--- Data for the task ---

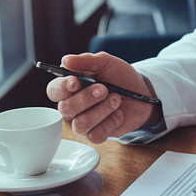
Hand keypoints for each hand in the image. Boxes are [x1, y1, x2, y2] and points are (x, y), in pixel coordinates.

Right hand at [45, 52, 160, 142]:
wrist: (142, 93)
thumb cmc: (120, 77)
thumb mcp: (106, 62)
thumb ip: (86, 61)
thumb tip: (65, 60)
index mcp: (69, 87)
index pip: (54, 91)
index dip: (61, 88)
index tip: (75, 82)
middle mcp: (72, 106)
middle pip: (65, 109)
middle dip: (86, 98)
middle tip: (104, 89)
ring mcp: (83, 122)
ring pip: (80, 124)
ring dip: (100, 111)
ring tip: (116, 99)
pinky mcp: (96, 134)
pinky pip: (95, 135)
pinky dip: (110, 123)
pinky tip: (119, 114)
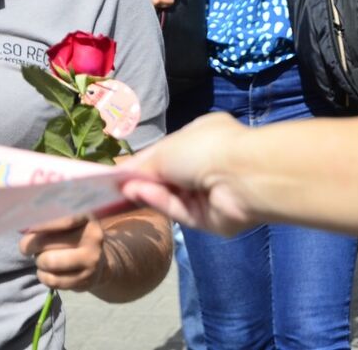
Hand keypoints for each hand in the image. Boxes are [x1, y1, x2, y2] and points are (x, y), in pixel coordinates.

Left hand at [19, 214, 106, 291]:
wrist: (97, 261)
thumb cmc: (74, 238)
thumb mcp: (67, 225)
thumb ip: (48, 225)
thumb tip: (25, 239)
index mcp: (88, 219)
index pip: (65, 220)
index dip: (44, 225)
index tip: (27, 230)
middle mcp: (94, 238)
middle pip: (49, 242)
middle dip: (33, 246)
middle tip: (28, 248)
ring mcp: (92, 261)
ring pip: (50, 262)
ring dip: (39, 262)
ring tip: (41, 259)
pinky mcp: (85, 280)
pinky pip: (53, 280)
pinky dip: (43, 276)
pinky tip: (45, 272)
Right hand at [121, 113, 256, 235]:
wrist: (240, 176)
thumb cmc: (202, 149)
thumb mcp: (164, 151)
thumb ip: (141, 166)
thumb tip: (121, 178)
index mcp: (201, 138)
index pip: (167, 153)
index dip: (143, 162)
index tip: (119, 172)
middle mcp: (207, 164)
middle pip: (168, 178)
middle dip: (143, 181)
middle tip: (117, 186)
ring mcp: (210, 193)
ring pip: (172, 197)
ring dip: (149, 192)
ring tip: (126, 191)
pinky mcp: (210, 218)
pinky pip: (181, 211)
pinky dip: (162, 204)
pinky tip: (143, 196)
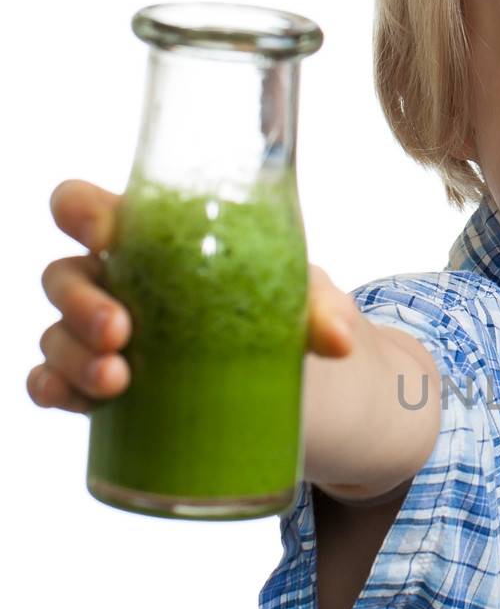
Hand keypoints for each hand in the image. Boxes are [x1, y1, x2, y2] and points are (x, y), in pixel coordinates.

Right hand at [28, 178, 361, 414]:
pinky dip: (55, 389)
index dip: (81, 212)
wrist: (295, 386)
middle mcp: (116, 283)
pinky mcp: (105, 390)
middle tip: (122, 330)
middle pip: (65, 276)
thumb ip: (318, 308)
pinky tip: (72, 400)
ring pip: (58, 335)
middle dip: (81, 302)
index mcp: (151, 240)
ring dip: (73, 356)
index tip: (105, 233)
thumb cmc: (283, 315)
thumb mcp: (304, 302)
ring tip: (116, 381)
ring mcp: (103, 339)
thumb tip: (336, 340)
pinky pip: (56, 384)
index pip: (88, 208)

--- What the task asks ---
The lines running from the beginning of the listing above through the line that holds "pinky tip: (45, 272)" are to be duplicated exactly, both ends kept, pictures omitted.

--- Your response ---
Hand keypoints for each hand in the image. Boxes are [x1, y1, x2, y2] and points are (x, y), in pixel coordinates.

Right hand at [45, 52, 160, 142]:
wrist: (142, 93)
thumb cmc: (120, 77)
thumb mcp: (106, 62)
thumb ip: (86, 61)
thumb tip: (65, 60)
index mcp: (69, 87)
index pip: (54, 91)
index dip: (61, 88)
index tip: (75, 82)
middle mcp: (72, 106)
middle pip: (65, 109)
middle dip: (86, 98)
middle tip: (104, 89)
ring mcp: (83, 122)
ring pip: (80, 124)
ring dip: (100, 111)
ring tip: (116, 99)
pinky mcp: (96, 134)
pinky pip: (95, 135)
pinky dip: (110, 123)
pinky tip: (119, 114)
Hand keypoints for each hand in the image. Boxes are [x1, y1, x2, y2] and points are (x, y), in pixel coordinates.

Left hand at [19, 214, 106, 291]:
wrist: (97, 261)
thumb cmc: (74, 238)
thumb mcp: (67, 225)
thumb ip: (48, 225)
thumb tip: (25, 239)
index mcp: (88, 219)
index pip: (65, 220)
index dip: (44, 225)
index tip: (27, 230)
middle mcp: (94, 238)
middle pip: (49, 242)
middle dip: (33, 246)
middle tip: (28, 248)
ring mcp: (92, 261)
ring pip: (50, 262)
ring dip: (39, 262)
ring tip: (41, 259)
pinky mcp: (85, 280)
pinky pip: (53, 280)
pinky dip: (43, 276)
pinky tip: (45, 272)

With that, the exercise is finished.